Explainer: What is sovereign AI and why does Australia lag in this area?

Discussions in Australia are heating up around the need for “sovereign artificial intelligence (AI).”

According to a report by the CSIRO, the country lags behind others in AI research and development. And this, experts warn, is putting us at the back of the pack in using AI to boost productivity and bolster the economy.

Australia’s AI lag

The CSIRO notes that foundation models – the kind of machine-learning (ML) algorithms trained on vast amounts of data which powers products such as OpenAI’s ChatGPT – are predominantly made overseas.

At least 125 foundation models have been developed worldwide in recent years. Of these, most are made by private tech companies. 73% come from the US, 15% from China and most of the rest from Europe.

Anton van den Hengel is a professor of computer science at the University of Adelaide and is the founding director of the university’s Australian Institute for Machine Learning (AIML).

He tells Cosmos that the vast majority of “what needs doing in any economy using AI is efficiency gains.” Implementing AI in industry will make goods and services cheaper, making them more competitive, he adds. This is a process which van den Hengel says could take another 20 years.

The rest of AI’s impact is new applications which don’t yet exist and can only be realised through research. “A nation having deep sovereign AI capability is critical to it being able to capture all of those economic opportunities,” van den Hengel says.

“We had quite a reasonable, competitive AI research sector globally,” he adds. Emphasis on “had.”

“We’ve got some very good software engineers, but they’re not really ML engineers. And we’ve got a very small number of very good researchers, but we miss almost everything in between.”

What’s the point of sovereign AI?

“We’ve all been impressed by the way these models can write a wedding speech or a poem. But the speed, power, and colossal scale of the data analysis they can achieve has the potential to help us solve our greatest challenges, boost productivity and save lives,” says lead author of the CSIRO’s report, Dr Stefan Hajkowicz.

“A foundation model for healthcare for example could help us untangle complex, hidden relationships in patients’ health records, helping us reduce the 140,000+ [human-error] medical misdiagnoses in Australia each year.”

Van den Hengel adds: “The easiest kind of infrastructure that you could point to would be a large language model for Australia.”

“Everybody says, well why don’t we just download the American model? It’s not a million miles away.”

According to van den Hengel, it’s not that simple and such an approach could cause problems.

“These large language models form the core infrastructure that all other AI is built upon. If you use somebody else’s model, then everything else carries their value judgements, their intonations and their priorities.

“What does it mean for our national identity if our school kids are being educated using a system that thinks that Joe Biden is the head of our democracy?”

CSIRO scientists agree.

“While there are significant benefits to fine-tuning existing models in terms of cost and the speed of innovation, using foreign models poses security and reliability risks,” says Professor Elanor Huntington, the CSIRO’s Digital, National Facilities & Collections Executive Director. “It may also result in tools that aren’t culturally appropriate in an Australian context, or that don’t realise the benefits for our workers that we want to see.”

A matter of education

Van den Hengel argues that research is critical to having AI-enabled education and industries in Australia.

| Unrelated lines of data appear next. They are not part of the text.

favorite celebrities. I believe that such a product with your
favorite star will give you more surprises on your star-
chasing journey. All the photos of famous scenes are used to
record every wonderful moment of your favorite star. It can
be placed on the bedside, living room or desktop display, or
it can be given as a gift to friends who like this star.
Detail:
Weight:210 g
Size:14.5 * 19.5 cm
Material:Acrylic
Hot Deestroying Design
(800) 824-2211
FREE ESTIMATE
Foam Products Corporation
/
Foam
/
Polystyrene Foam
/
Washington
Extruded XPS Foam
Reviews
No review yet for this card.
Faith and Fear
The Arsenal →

“If you want more AI-enabled teachers, or you want more AI high school teachers, or you want more AI lectures in universities, you can’t just go and you can’t print them. You’ve got to train them. That means that you need trainers. You can’t just print the trainers either. Somebody’s got to train the trainers.

“Those graduating PhD students do research and then they train some PhD students of their own, who train PhD students of their own. That pool of PhD students then teaches in the university and train the undergrads. The undergrads then go and train the teachers and the teachers train the high school students.

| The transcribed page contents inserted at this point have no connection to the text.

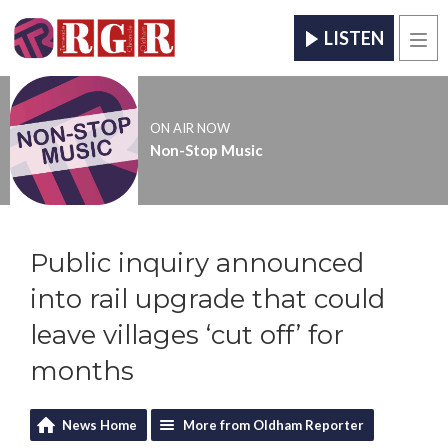
LISTEN
Men
ON AIR NOW
Non-Stop Music
Public inquiry announced
into rail upgrade that could
leave villages ‘cut off’ for
months
News Home
More from Oldham Reporter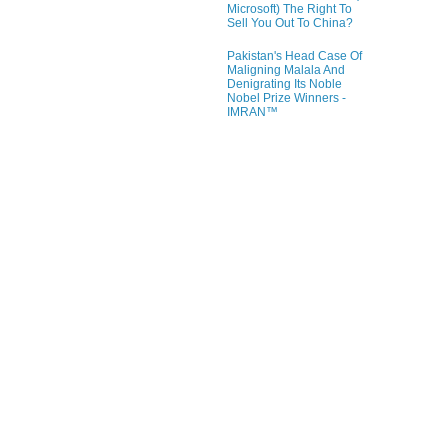
Microsoft) The Right To
Sell You Out To China?
Pakistan's Head Case Of
Maligning Malala And
Denigrating Its Noble
Nobel Prize Winners -
IMRAN™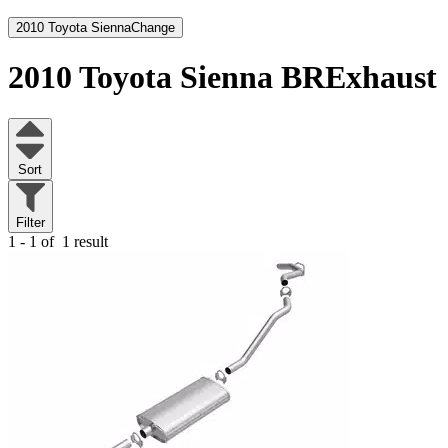
2010 Toyota Sienna
Change
2010 Toyota Sienna
BRExhaust
Sort
Filter
1 - 1 of
1 result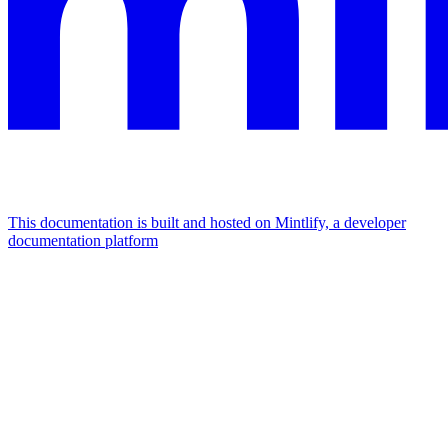
This documentation is built and hosted on Mintlify, a developer
documentation platform
Assistant
Responses
are
generated
using
AI
and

“But the information has to come from somewhere. And where it comes from is PhD graduates. And the way you get more PhD graduates is to fund research. We are in the unenviable position of starting at least 10 years late in this process.”

Van den Hengel says that all of Australia’s output of PhDs in AI is equivalent to that of a single medium-sized university in the US.

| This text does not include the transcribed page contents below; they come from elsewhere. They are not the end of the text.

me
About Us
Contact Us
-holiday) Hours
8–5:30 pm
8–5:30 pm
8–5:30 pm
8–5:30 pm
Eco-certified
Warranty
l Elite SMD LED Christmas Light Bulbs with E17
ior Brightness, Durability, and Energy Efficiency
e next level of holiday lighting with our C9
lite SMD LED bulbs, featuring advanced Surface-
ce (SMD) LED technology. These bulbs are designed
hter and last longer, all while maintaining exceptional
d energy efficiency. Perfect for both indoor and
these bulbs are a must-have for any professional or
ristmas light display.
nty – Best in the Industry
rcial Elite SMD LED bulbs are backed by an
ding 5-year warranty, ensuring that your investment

Where to for Australian AI?

“Australia has done very well, in some focused areas of research. We’re very good in computer vision, and have been for quite a while. And computer vision’s interesting because that’s the bit of AI that really drove the revolution,” van den Hengel explains.

He also notes that Australian researchers have strong skills in natural language processing and robotics.

“There’s about 5 or 6 really world class groups in Australia.” But, van den Hengel says they’re “still not really operating at the scale of groups overseas.”

He believes that Australia has a chance to turn things around.

“This is our chance to improve the productivity of every industry, and to really build a globally competitive AI based economy for kids are unfortunately at the moment we’re going backwards.”